Hi my name is Melanie and I just moved to Nashville Tn 3 wks ago from Pa. I brought along my sweet girl Bones. The problem, she is a 9yr old pitbull. My sister will no longer allow her to live there because they have never had a dog and do not want one living in the house. My girl loves people and other dogs and has lived with a doberman and 3 cats for many years. She is sweet and sensitive despite being abused as a pup. I contacted the Nashville Humane Society but they will not take her. They put me in touch with a women who will foster for a few weeks but cannot place her because she is too old. They place only 6 yrs and under. I have looked online for other rescues in Tn without much luck. I am trying to find an apartment right now because my sister has only given me 1 wk to find her a home or we both have to go. PLEASE ANYONE who can give me some information I would be very grateful. My girl deserves to live the rest of her life and not be punished for my mistakes. Thanks for listening


----------



## Willowy (Dec 10, 2007)

Personally, I would not be able to forgive/live with someone who made me get rid of a pet....I just couldn't. I would have to move somewhere else. You can find a place to live if you put a lot of time into it. Contact all the real estate places in the area and get lists of rentals from them. Look in the newspaper for rental listings. Ask around the neighborhood---a lot of times you'll find that some older lady has a garage apartment that she hasn't been resting out "because she can't find a good tenant"-----well, you can be that good tenant.


----------



## Dogmom07 (Jul 5, 2007)

I think you are going to find the same answers here from these fine people that you received elsewhere.


----------



## Chindo_Gae_Cerberus (Mar 24, 2008)

Your only option may be to board the dog, or find someone to foster the dog until you are able to find an apartment on your own that will allow you to bring your pup too.


----------



## DixieDozen (Mar 29, 2008)

Aw if I had the space Id take her until you found a place! Good luck!


----------



## poohlp (Jul 10, 2007)

Sounds like you have the option to foster for 3 or 4 weeks while you find yourself a better living situation. I'd start looking now, then do that if you don't find something in the next week. 

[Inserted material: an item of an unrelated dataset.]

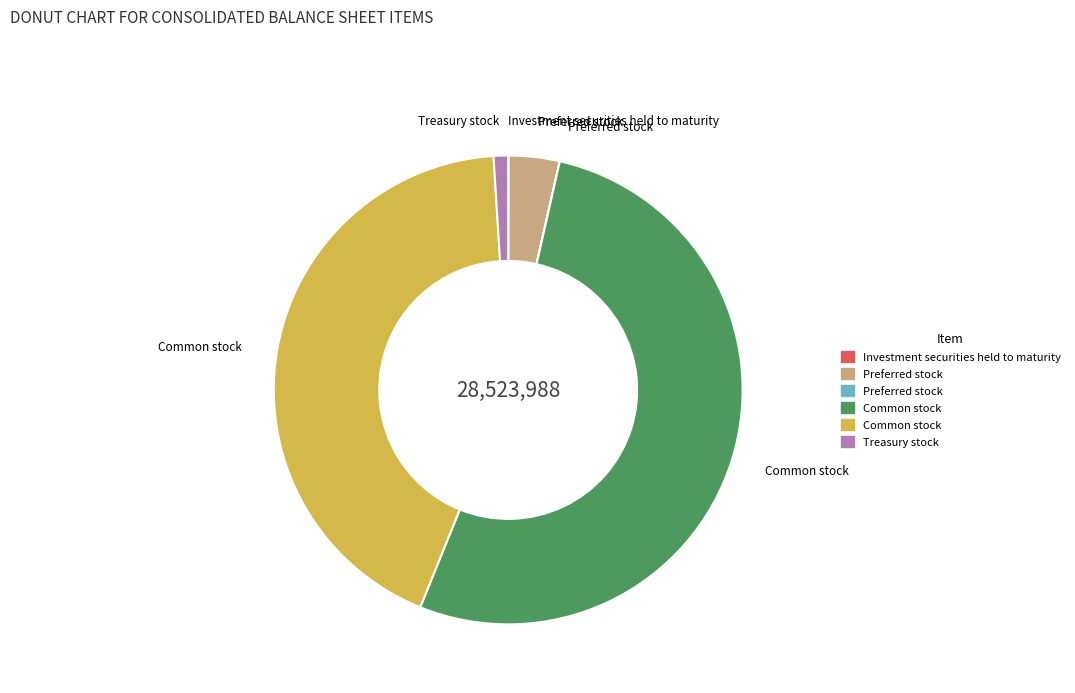

Does any single category account for the majority?

Yes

Try this website I just found. Also check the internet for other "pet friendly" resources. Good luck!

I cannot imagine a person who would make their sister give up their pet - well I can, but it still seems like a pretty shitty thing to do. Did she not tell you this would be the case when you moved there, or has there been an incident that led to the dog eviction?


----------



## GreatAngels (Apr 20, 2008)

Oh, if I had some extra space I would take her in a heartbeat, I live in PA!

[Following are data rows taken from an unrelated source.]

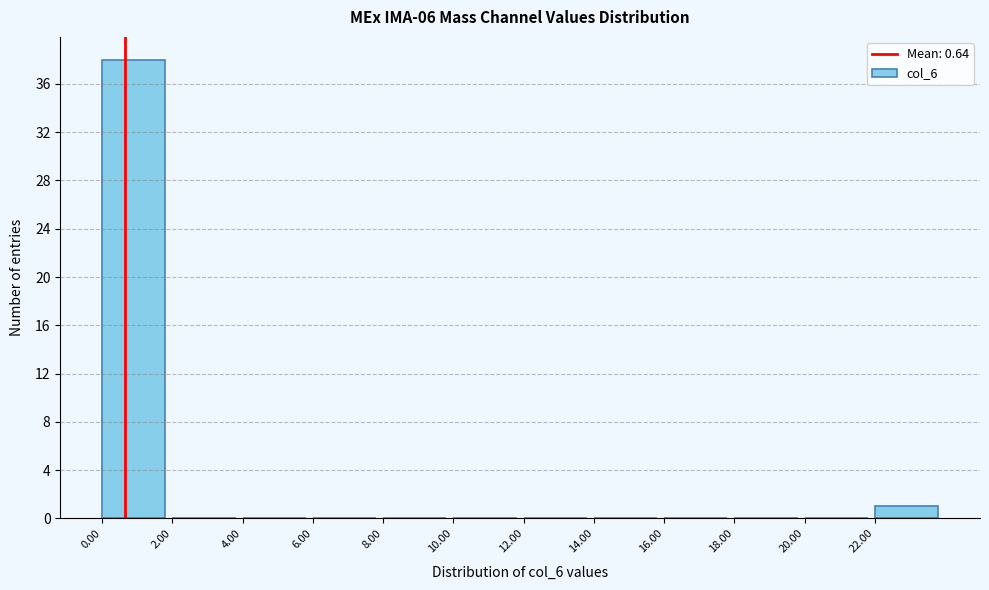

Reading left to right, transcribe this chart: for each bar, give the range it covers on the x-axis and its height. The values are not printed on the chart, so give them approximately, as read against the axis.

0 to 2: 38
2 to 4: 0
4 to 6: 0
6 to 8: 0
8 to 10: 0
10 to 12: 0
12 to 14: 0
14 to 16: 0
16 to 18: 0
18 to 20: 0
20 to 22: 0
22 to 24: 1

I hope she finds a good home, why does your sister want her out of the house? Can't you keep her in a separate room or something?


----------



## SeraphicN (Mar 5, 2008)

What? The Humane Society won't take her because she's 9yrs old? Is this just something Nashville does or do other branches refuse dogs because of age as well?

My family has adopted two 10yr old dogs from the Humane Society, both were left there, then fostered out to a woman who dedicated her time to finding those older dogs homes. They have both been wonderful pets. I hate that people are so hesitant to adopt an older dog that a rescue society feels that can't even take them.  

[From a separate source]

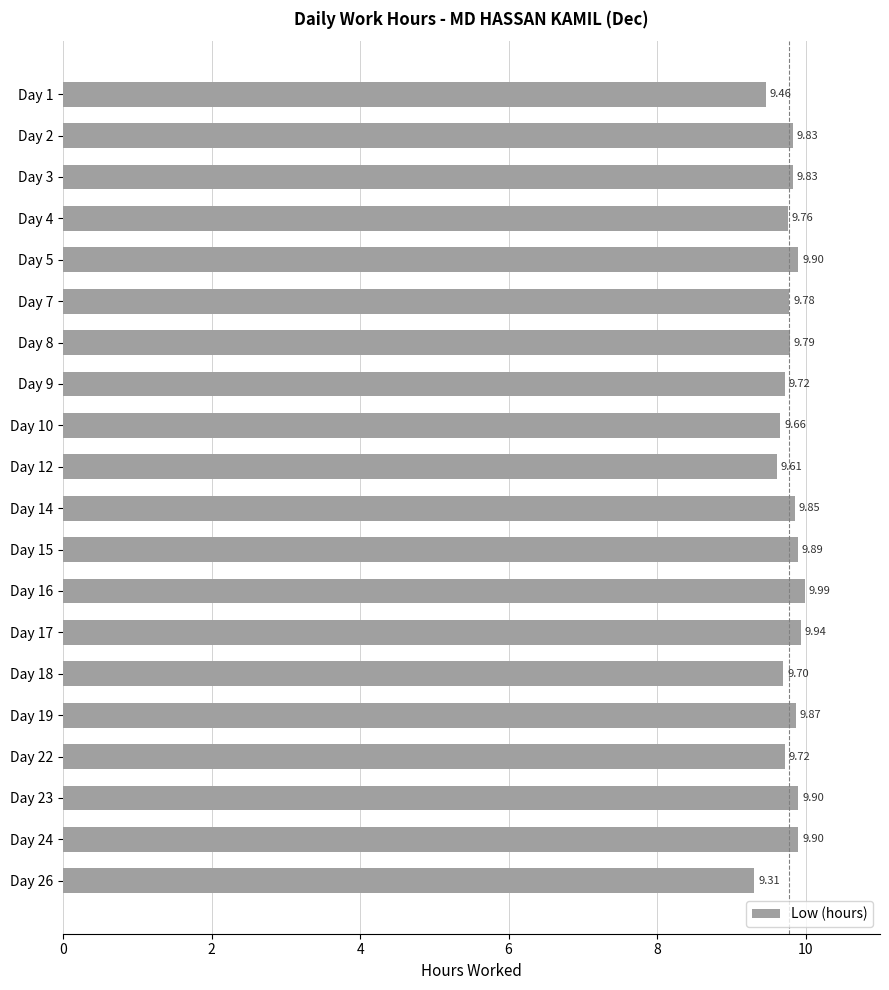

What is the sum of the values at Day 10 and Day 3?

19.5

Let us know what happens with Bones. I hope you are able to find a place both for you and your doggie.


----------



## Pegasus (May 29, 2008)

Any luck since you last posted.

I would have to move....I would NEVER give up my dogs b/c someone says they cant live there just any good parent would not give up their child....screw that!! We got kicked out of our appt after having my dog for 2 years then they changed the rules on us.

I said "do you seriously think that where I live is as important as my dog? I would never give up my dog to live here" and we left gladly as did every other person that had a dog there (over 50 tennants!!)

Do you really want to put her in a shelter with a cage, unknown people? chance of adoption at 9 is slim to none..how horrible!!! I do hope you can find another situation...there is always another way

Good luck


----------